HARRIS COUNTY, Texas (FOX 26) - In a stunning new development involving a local case of alleged police brutality, criminal charges have been dropped against two Harris County Deputies involved in the 2015 body cavity search of a 21-year-old Houston woman.
Charneshia Corley has craved accountability every moment since Harris County deputies removed her clothing and conducted a protracted cavity search in the parking lot of a northside Texaco after a routine traffic stop.
The probing involved penetration of the most private parts of Corley’s body and it was done in public with male officers looking on.
"I can't even look at myself sometimes in the mirror because it hurts," said Corley in a 2015 interview with Fox 26.
The subsequent investigation under former District Attorney Devon Anderson led to criminal indictment of two deputies on charges of official oppression. But in a major turn of events, more than two years after the incident, Fox 26 has learned, prosecutors under District Attorney Kim Ogg first dismissed the cases against the officers and re-presented the evidence to an entirely different grand jury which decided there were insufficient grounds for criminal charges. It all happened in a single day, August 7.
So what changed? Fox 26 spoke with Assistant District Attorney Natasha Sinclair, head of the Civil Rights division.
"We discovered new and significant evidence that we felt an absolute duty to re-present to a Grand Jury. Based on that evidence I would have to assume, because we presented everything. We looked at everything fairly and thoroughly and we re-presented the case and I would assume based on what the heard they decided to no-bill the cases," said Sinclair.

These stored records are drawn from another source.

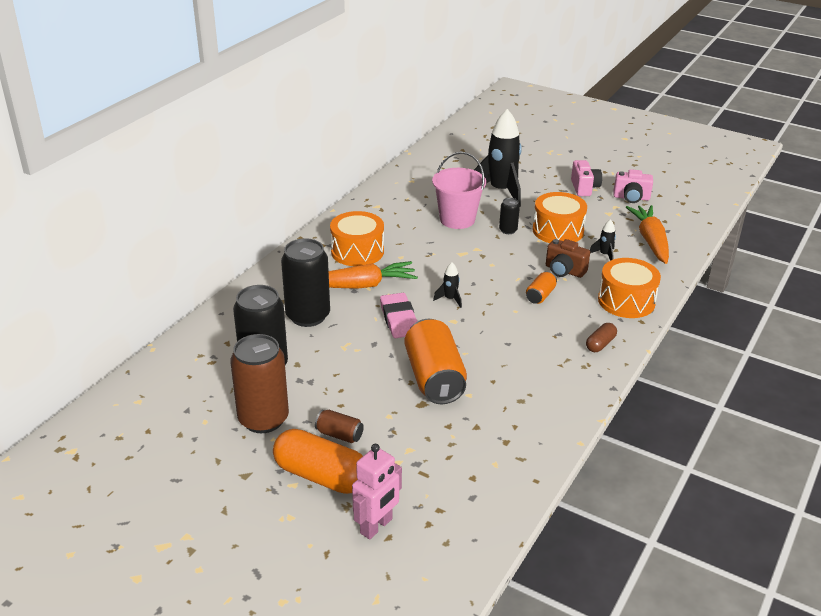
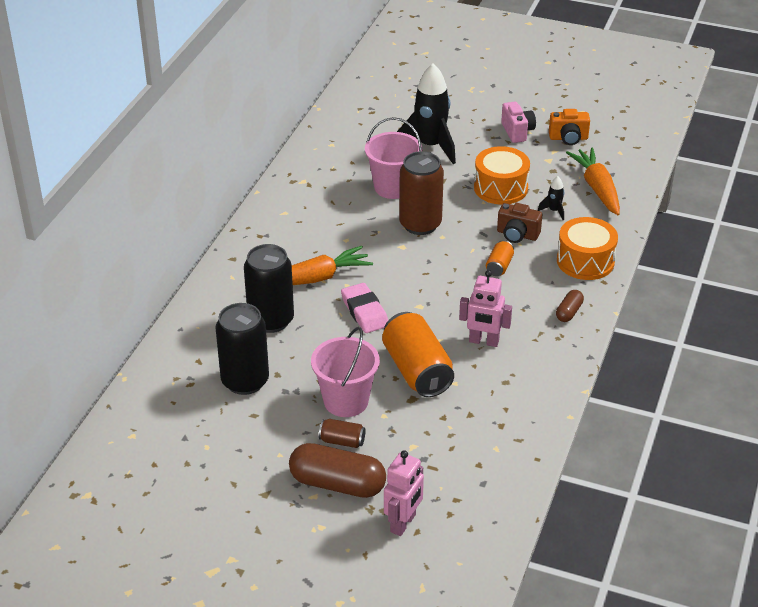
camera: 10 degrees left, 5 degrees up
brown can [230,334,289,433] -> brown can moved to [399,151,444,235]
orange capsule [273,429,363,494] -> brown capsule [289,443,386,498]
orange drum [330,211,384,266] -> none
black rocket [433,262,462,308] -> none
black can [499,198,520,234] -> none
pink camera [614,169,653,203] -> orange camera [549,109,590,145]
none -> pink bucket [311,327,380,417]
none -> pink robot [459,270,512,347]

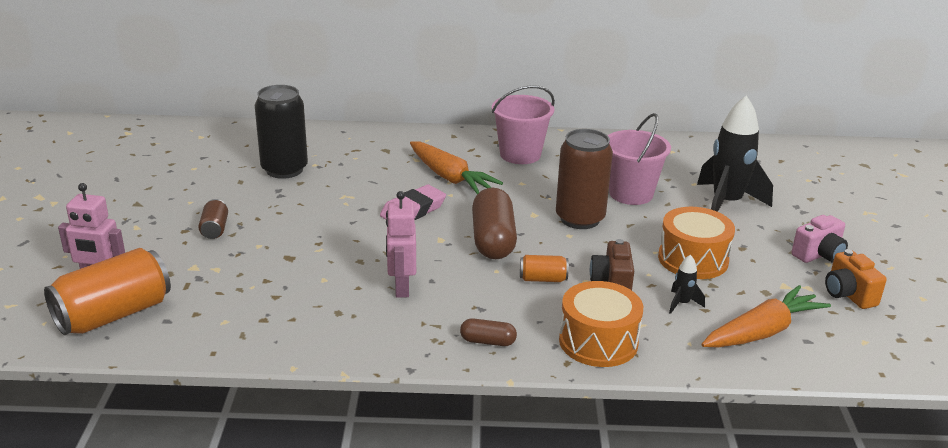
camera: 70 degrees right, 10 degrees down
black can [244,244,294,333] -> none
brown capsule [289,443,386,498] -> brown capsule moved to [472,187,517,259]
pink bucket [311,327,380,417] -> pink bucket moved to [492,85,555,164]
orange can [382,312,454,397] -> orange can moved to [44,248,171,335]

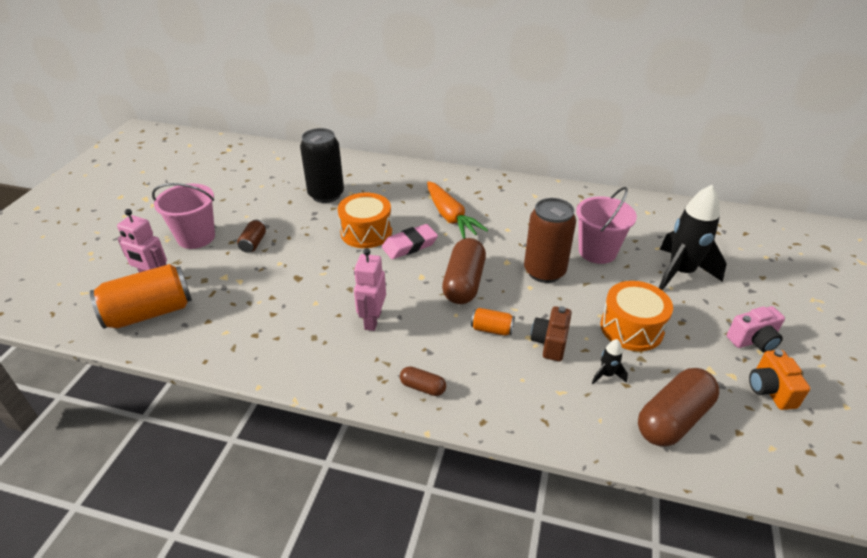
camera: 15 degrees right, 10 degrees up
pink bucket [492,85,555,164] -> pink bucket moved to [152,183,215,249]
orange drum [559,281,643,367] -> orange drum moved to [338,193,392,248]
orange carrot [701,285,831,347] -> brown capsule [638,368,719,447]

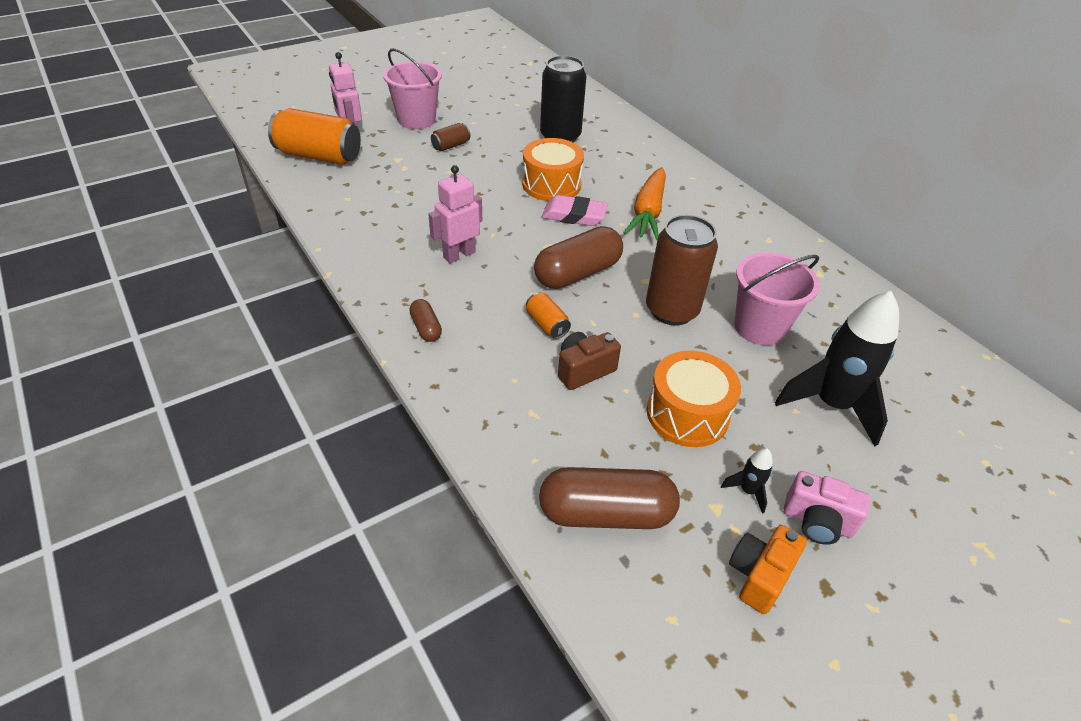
camera: 40 degrees right, 5 degrees up
black rocket [592,339,628,384] -> black rocket moved to [721,448,773,514]

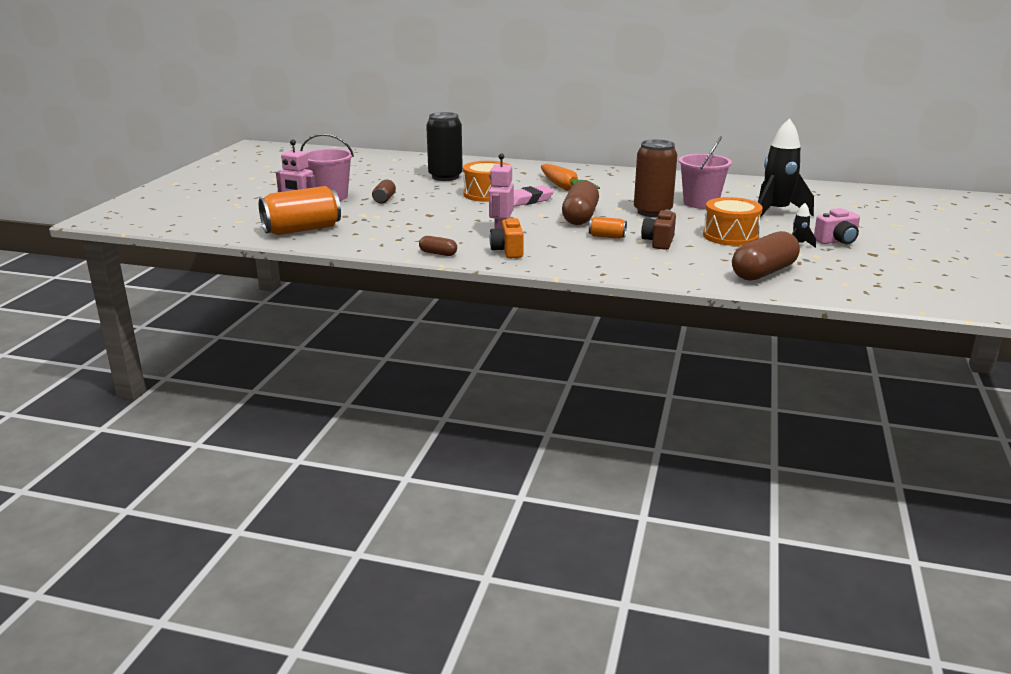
camera: 40 degrees left, 20 degrees down
brown capsule [409,299,442,342] -> brown capsule moved to [419,236,457,256]
orange camera [729,525,807,614] -> orange camera moved to [489,217,524,258]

Sinclair said the "new evidence" will not be revealed. But Corley’s attorney Sam Cammack says there is "zero new evidence" and further contends the entire case file against former deputies William Strong and Ronaldine Pierre has suddenly disappeared from official court records.
"We believe if another Grand Jury looks at the case they may even indict all three officers for forceable rape," said Cammack.
Cammack is set to release the entire disturbing 11-minute dash cam video of the cavity search. He says the public should watch what Charneshia endured and decide for themselves whether laws were broken and basic human rights trampled.
"When the public sees the video I think they will be disgusted, appalled and outraged that a police officer would be able to do this to a citizen, anybody in this County, anywhere in the United States. It was terrible," said Cammack, adding that the video show Corley was forced to place her ankles behind her ears while her genital area was searched.
While a tiny amount of marijuana was recovered during the search all criminal charges against Corley were dropped.
Corley is suing Harris County in Federal Court for $15 million. Cammack believes there is a connection between that financial exposure and the re-presentation of the case to the Grand Jury.
A spokesman for Harris County Sheriff's Office says Strong and Pierre have remained on the force assigned to administrative duty and their future status with department is under review.
"No one in this office stands by the search the way it was conducted. No one condones that. No one thinks it's appropriate. It should not have happened. however bad decisions, bad judgment may not rise to the level of a criminal offense," said Sinclair.